As voters headed to the polls Tuesday for one the most closely watched midterm elections in recent history, one thing was clear: the enthusiasm of House Democratic leaders.
“I feel confident we will win,” House Minority Leader Nancy Pelosi said on Tuesday, decked out in a bright blue dress at her party’s headquarters in Washington, D.C. “Because of the quality of our candidates, which inspires a tremendous grassroots operation … I feel confident we will win, its just a question of the size of victory.”
Democrats need to gain 23 seats in order to regain the majority in the lower chamber, a position of power they haven’t been in since 2010. A CNN poll released on Nov. 5 found that Democrats led Republicans on a generic ballot by 13 points, 55 percent to 42 percent. With the first polls not slated to close until 6 P.M. eastern, polling was the only indicators both parties had on Tuesday of their prospects. (Although early voting prior to Election Day was up, the turnout numbers don’t necessarily reveal how constituents voted).
Republicans hadn’t publicly given up hope Tuesday though that they could pull off a victory, and continued making their push to voters. “The choice is clear: it’s a choice between prosperity and higher taxes. I think Americans will choose prosperity,” Rep. Steve Stivers, Chairman of the National Republican Congressional Campaign Committee, said Tuesday on Fox News.
Overall, however, Republicans seem much more optimistic about keeping the Senate than the House.
“It could happen,” President Trump acknowledged this past Friday evening about losing the lower chamber, echoing the same sentiments many strategists and lawmakers have been forecasting for the past year.
Read More: President Trump Signals Doubt About Keeping the House Ahead of Midterms
Of course, Democrats have been in this position before: two years ago, polling indicated that Hillary Clinton was more likely become the next President of the United States, and she fell short in a night that shocked the country. But Pelosi brushed off such comparisons Tuesday, arguing that Clinton won the popular vote, and was handicapped by the Electoral College, which won’t be a factor in House races.
“The popular vote rules,” she said. “So I feel very confident.”
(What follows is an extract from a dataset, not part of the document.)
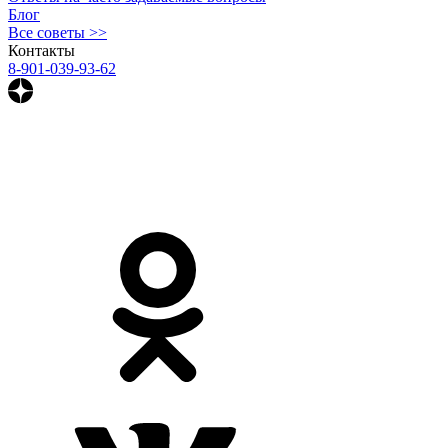
Блог
Все советы >>
Контакты
8-901-039-93-62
Unlike 2016, however, Democrats have historical trends on their side. The party in the White House often loses seats after a President’s first two years in office, even if the President isn’t a controversial figure like Trump. In the 2010 midterm elections, which were widely viewed as a referendum on then-President Obama and the Affordable Care Act, Republicans picked up 63 House seats and six Senate seats — numbers the Democrats are not expected to hit tonight.
All losses, the party sustains however, are likely to be deemed a referendum on President Trump, even if the total number is lower than what the Democrats faced in 2010.
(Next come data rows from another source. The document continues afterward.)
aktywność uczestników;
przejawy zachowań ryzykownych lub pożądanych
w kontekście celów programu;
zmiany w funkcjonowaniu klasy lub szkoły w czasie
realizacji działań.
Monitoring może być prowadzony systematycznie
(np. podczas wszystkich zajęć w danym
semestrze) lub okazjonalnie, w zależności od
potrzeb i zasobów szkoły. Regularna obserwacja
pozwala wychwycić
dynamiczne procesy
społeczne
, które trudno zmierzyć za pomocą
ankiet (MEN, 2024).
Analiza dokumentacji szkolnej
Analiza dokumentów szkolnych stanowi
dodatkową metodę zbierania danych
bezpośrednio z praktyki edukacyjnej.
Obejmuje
“The president absolutely is the focal point. His actions, his verbage, he’s clearly the focal point,” said Tim Phillips, President of the Koch-backed Americans for Prosperity, which has poured millions into certain races this cycle to help preserve the Republican majority.
Phillips noted that, while this is frequently the case, the focus seems to be more on rhetoric this time than on policy.
“In 2010… it was more about did you agree or disagree with Obamacare?” he recalled. “With President Trump more about the tone and the rhetoric, rather than his tax cuts, for example, which have clearly helped the economy.”